Among the 84 patients with HHS in this study, only 34 individuals (40.5%) were discharged to their homes, indicating a substantial proportion of patients required alternative care arrangements post-discharge. In our study, approximately half (51.2%) of the patients with HHS had serious infections such as pneumonia and urinary tract infections that required long-term antibiotic therapy, resulting in an extended average hospital stay of 23 days. In elderly patients, the onset of HHS triggered a subsequent decline in activities of daily living and cognitive function, leading to increased disuse syndrome. These factors may have contributed to the difficulty of discharging patients to their homes in our study. Thus, even when death was averted, the functional prognosis was considered poor. Therefore, early recognition and prompt treatment are essential for improving outcomes in patients with HHS.
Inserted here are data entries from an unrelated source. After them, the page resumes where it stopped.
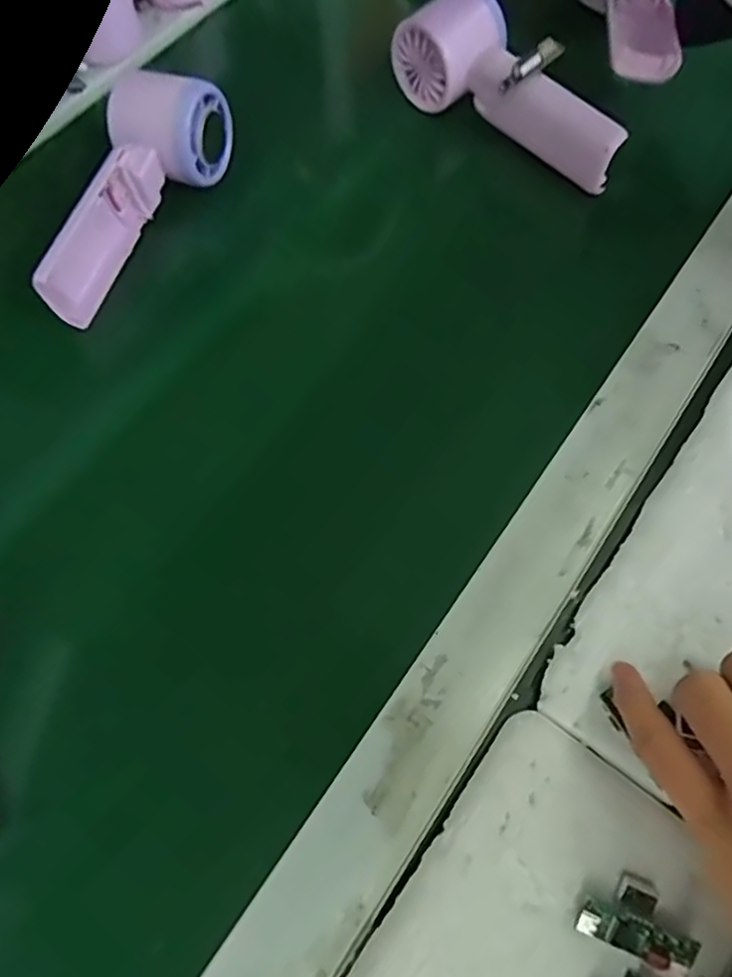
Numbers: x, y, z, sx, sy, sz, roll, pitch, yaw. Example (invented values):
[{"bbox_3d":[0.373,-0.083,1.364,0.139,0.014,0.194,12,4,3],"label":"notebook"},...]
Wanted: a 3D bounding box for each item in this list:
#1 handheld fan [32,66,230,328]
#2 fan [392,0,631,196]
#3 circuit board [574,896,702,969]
[{"bbox_3d":[-0.144,-0.174,0.362,0.057,0.053,0.163,23,69,10],"label":"handheld fan"},{"bbox_3d":[0.096,-0.257,0.390,0.160,0.052,0.047,36,72,14],"label":"fan"},{"bbox_3d":[0.094,0.157,0.216,0.039,0.008,0.013,9,67,18],"label":"circuit board"}]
Finally, we found that the prognosis of HHS was particularly poor when it was accompanied by metabolic acidosis other than ketoacidosis. HHS is a serious condition that often coexists with acute illnesses, and metabolic acidosis can occur owing to disease progression or acute renal injury. In our study, 11 of 70 isolated HHS cases presented with metabolic acidosis other than ketoacidosis. Among the 11 patients, 6 died within 3 days of admission, and the causes of death were ischemic heart disease, pulmonary embolism, cerebral infarction, and NOMI, all of which were serious acute diseases. Hyperlactatemia reflects metabolic disturbances such as tissue hypoxia, anaerobic metabolism, and impaired lactate clearance. Hyperlactatemia has been reported to correlate with illness severity and is a predictor of mortality in trauma and non-trauma patients [22]. In our study, the lactate level in the isolated HHS with acidosis group was markedly higher at 14.6 mmol/L; hence, the higher mortality in this group was not surprising. Additionally, among the 11 patients with isolated HHS and metabolic acidosis, two were taking metformin. One patient died of ischemic heart disease on the first day of hospitalization. The other patient was in septic shock due to a urinary tract infection and was transferred to post-acute care hospital after 51 days. Then, the cause of their metabolic acidosis was thought to be a severe acute illness rather than metformin-associated lactic acidosis. Consequently, based on these results, the prognosis of patients with HHS with metabolic acidosis other than ketoacidosis is extremely poor. As for the living environment prior to admission, the proportion of patients who lived with family was significantly higher in the group with acidosis than in the group without acidosis, but the reason for this is not clear. Among the 11 patients in the isolated HHS with acidosis group, three experienced ischemic heart disease and one each experienced pulmonary embolism, cerebral infarction, and NOMI. All of these patients died within 3 days of hospitalization. In cases of severe and rapidly progressive acute arterial embolism, timely access to medical care would likely be impossible for patients living alone, and this may have contributed to the higher proportion of patients living with family observed in the group with acidosis.
This study had a few limitations. First, this was a single-center study with a small sample size. Second, this was a retrospective study with no long-term outcomes. Hence, future multicenter follow-up studies are needed to validate our findings in larger cohorts of patients.
In conclusion, our study demonstrated the characteristics and prognoses of patients with HHS at a single university hospital in Japan. HHS commonly occurred in elderly patients, many of whom were not receiving appropriate diabetes medications. Infection was the most common trigger for the development of HHS. Furthermore, isolated HHS had a worse prognosis than mixed DKA/HHS; moreover, the prognosis was worse when accompanied by metabolic acidosis other than ketoacidosis.